Problem to work on:
Every line of the material below needs to be copied exactly; omit the pictures.

Collected data:
==========

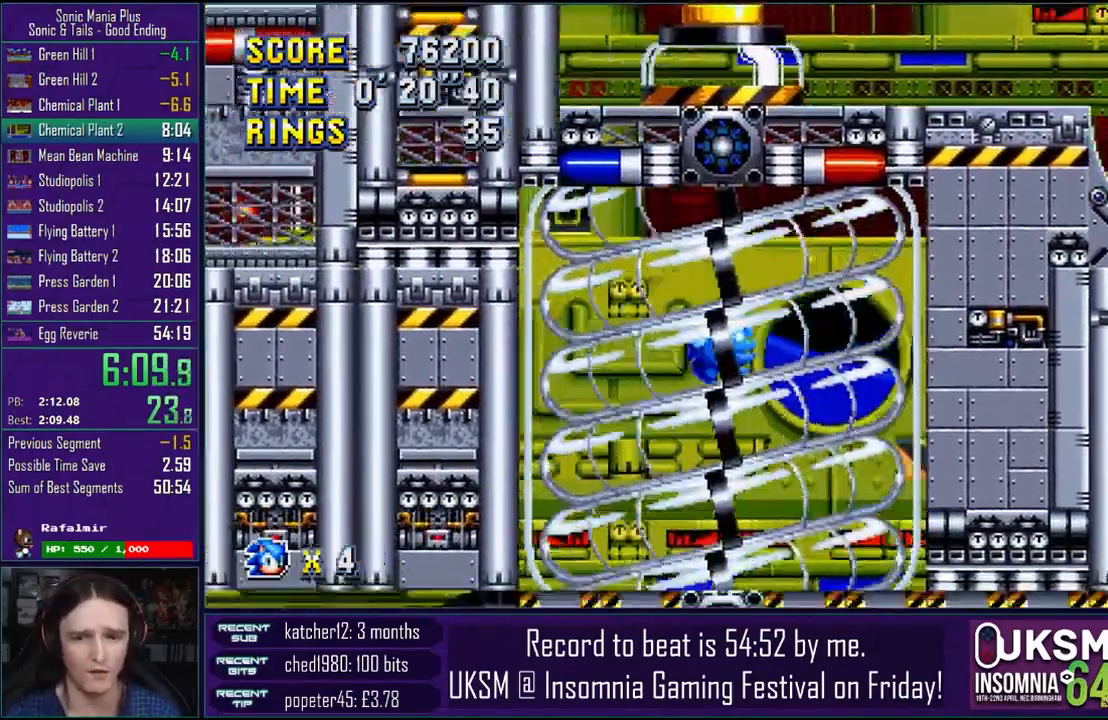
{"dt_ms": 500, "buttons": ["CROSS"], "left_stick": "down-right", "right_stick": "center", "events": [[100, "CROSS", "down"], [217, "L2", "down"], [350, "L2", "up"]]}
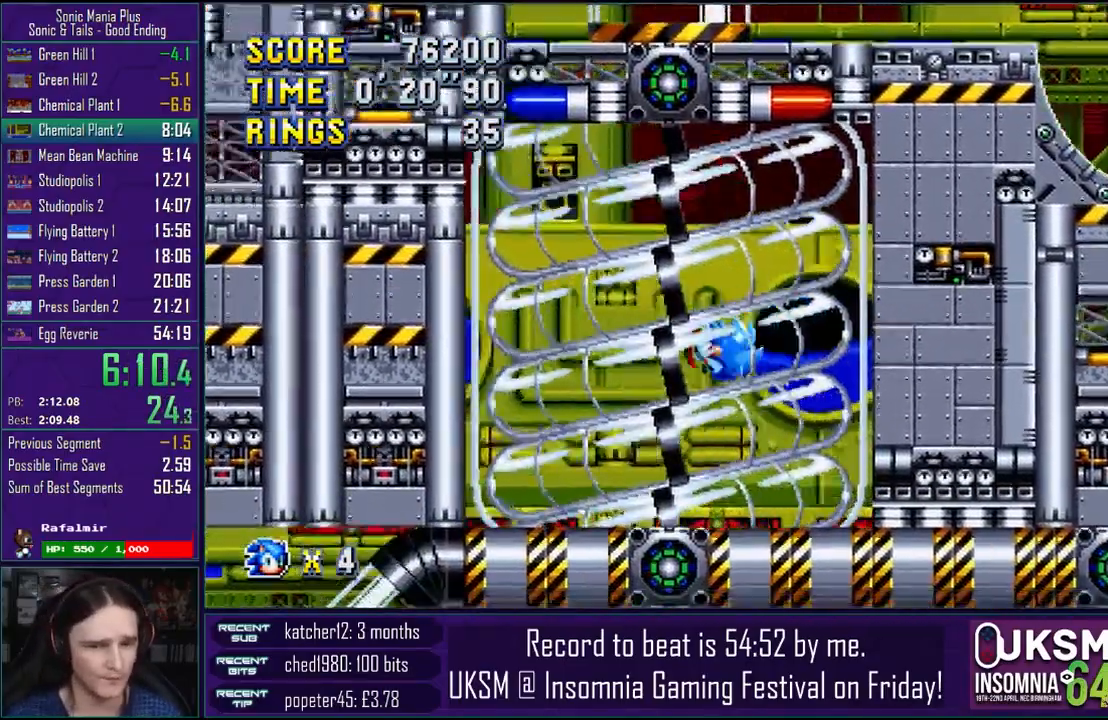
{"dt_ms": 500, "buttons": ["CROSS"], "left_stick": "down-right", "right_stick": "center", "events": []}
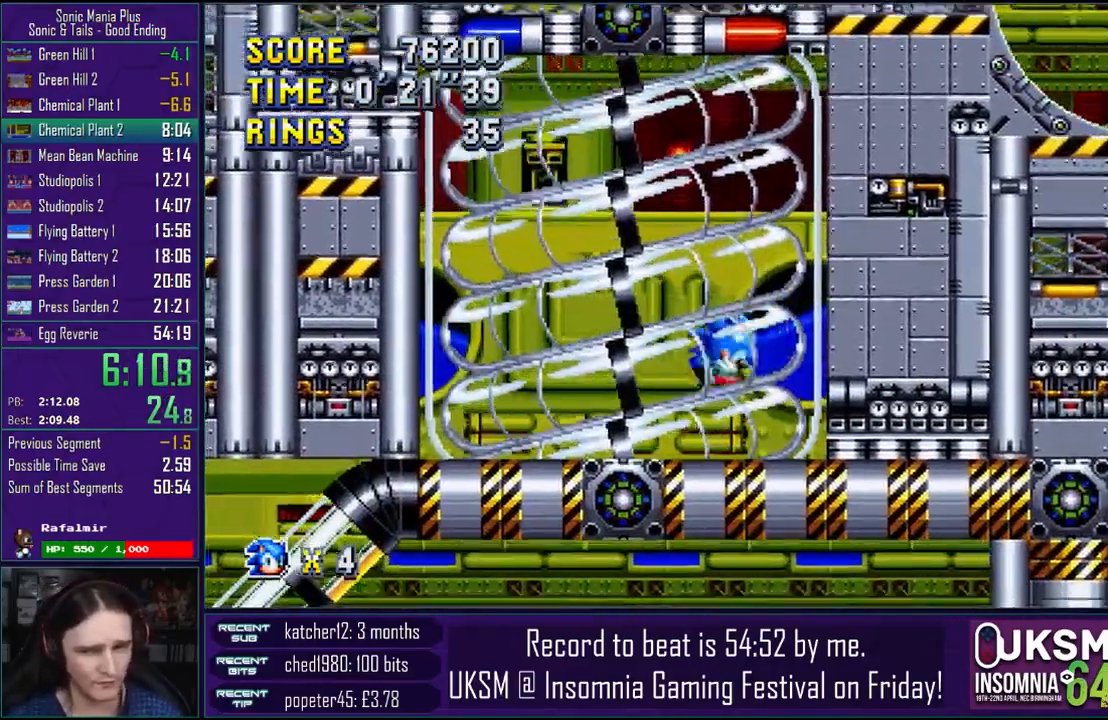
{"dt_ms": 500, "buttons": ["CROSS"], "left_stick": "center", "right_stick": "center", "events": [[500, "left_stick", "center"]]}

==========

Response to this exercise:
{"dt_ms": 500, "buttons": ["CROSS"], "left_stick": "down-right", "right_stick": "center", "events": [[100, "CROSS", "down"], [217, "L2", "down"], [350, "L2", "up"]]}
{"dt_ms": 500, "buttons": ["CROSS"], "left_stick": "down-right", "right_stick": "center", "events": []}
{"dt_ms": 500, "buttons": ["CROSS"], "left_stick": "center", "right_stick": "center", "events": [[500, "left_stick", "center"]]}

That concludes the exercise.